Das Schreiben der Geschichte ist noch immer nicht zu Ende und wird es wahrscheinlich auch in Zukunft nie werden, da Kriege und Schlachten immer geführt werden. Wenn wir da an den Afghanistankrieg, den Irak Krieg oder die verschiedenen Bürgerkriege denken.
Ein Krieg ist immer ein ausgetragener Konflikt mit Waffen und Gewalt. Nicht nur Staaten lösen Kriege aus, der Bürgerkrieg zum Beispiel, wird innerhalb eines Staates geführt. Es sollen in der Menschheitsgeschichte bereits 3, 5 Milliarden Menschen in den Kriegen zum Opfer gefallen sein, in sage und schreibe knapp 14.400 Kriegen.
Beim Georgienkrieg griff Georgien an, weil sie Gebiete zurückgewinnen wollten. Nur zu Beginn hatten die Georgier den Erfolg auf ihrer Seite, dann schlugen die Russen zurück, es kam aber nach 14 Tagen zum Friedensschluss. Daher ist die jüngste Schlacht, die Schlacht um Zchinwali. Wo wiederum zu Beginn die Georgier vorne lagen, aber als die Gegenoffensive der Russen im Vordergrund trat, hatten die Georgier keine Chance mehr und mussten kapitulieren. Sie verloren die gesamte Marine, die gesamte Artillerie, acht Kriegsschiffe, neun Jagdbomber und die 1. und. 2. Infanteriebrigade. Dieser Krieg entkräftete Georgien militärisch sehr stark und Russland bekam die Folgen der finanziellen Abwertung zu spüren. Durch diese Wertminderung zogen die Investoren ihr Geld ab, das Vertrauen in Russland war verloren.
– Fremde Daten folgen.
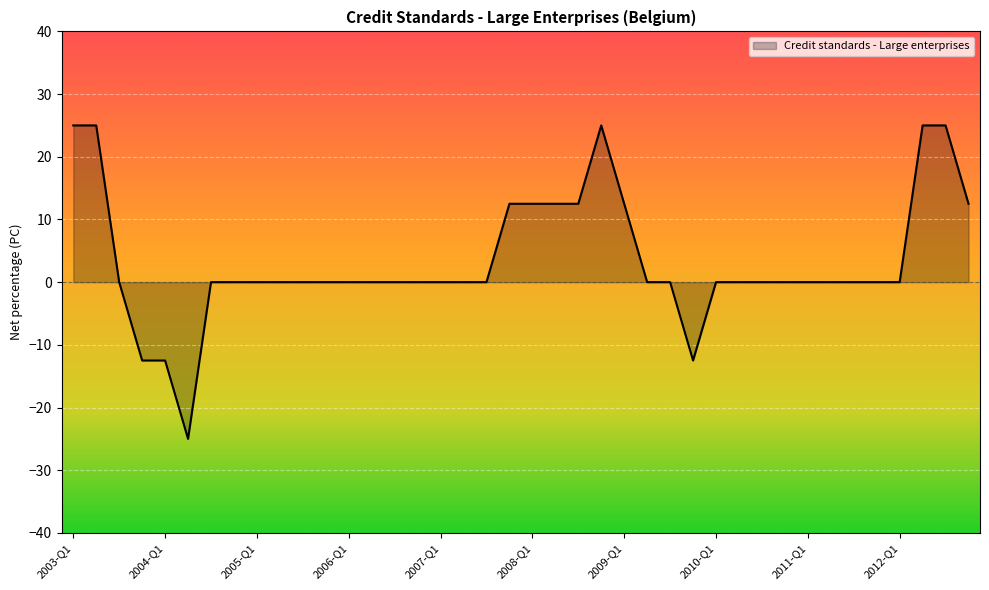

What is the smallest value displayed?

-25.0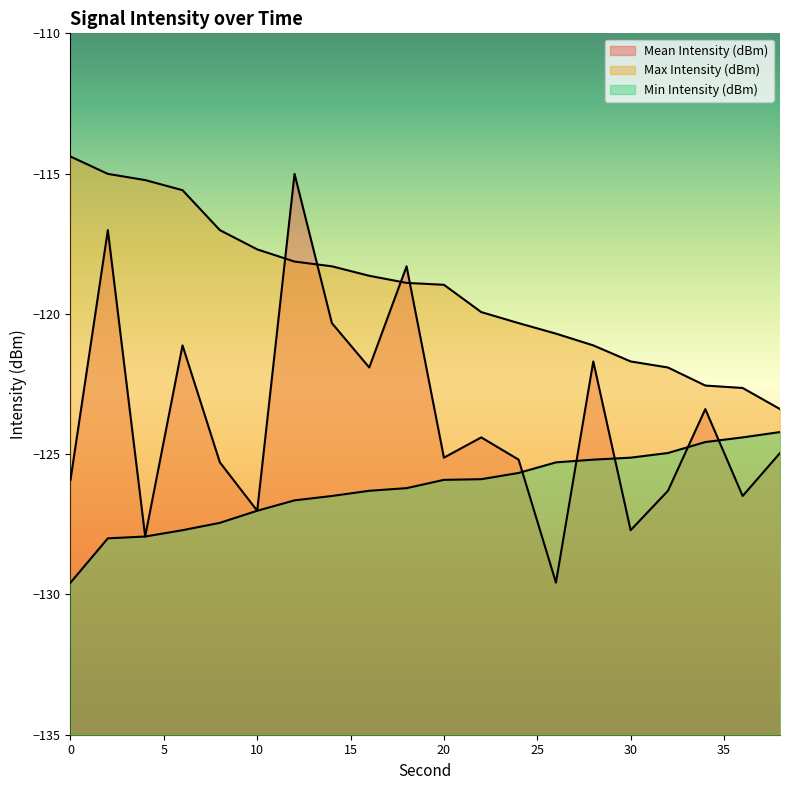

At which label is Mean Intensity (dBm) closest to -122?

16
Ein Krieg kostet immer viele Menschenleben, beim Krieg der Georgier, waren es „nur 1Prozent“ der getöteten Menschen. Auch dieser Krieg wird in die Geschichte eingehen, leider gehört alles, was zum Thema Geschichte festgehalten wird, nicht unbedingt zu den glücklichen Zeiten.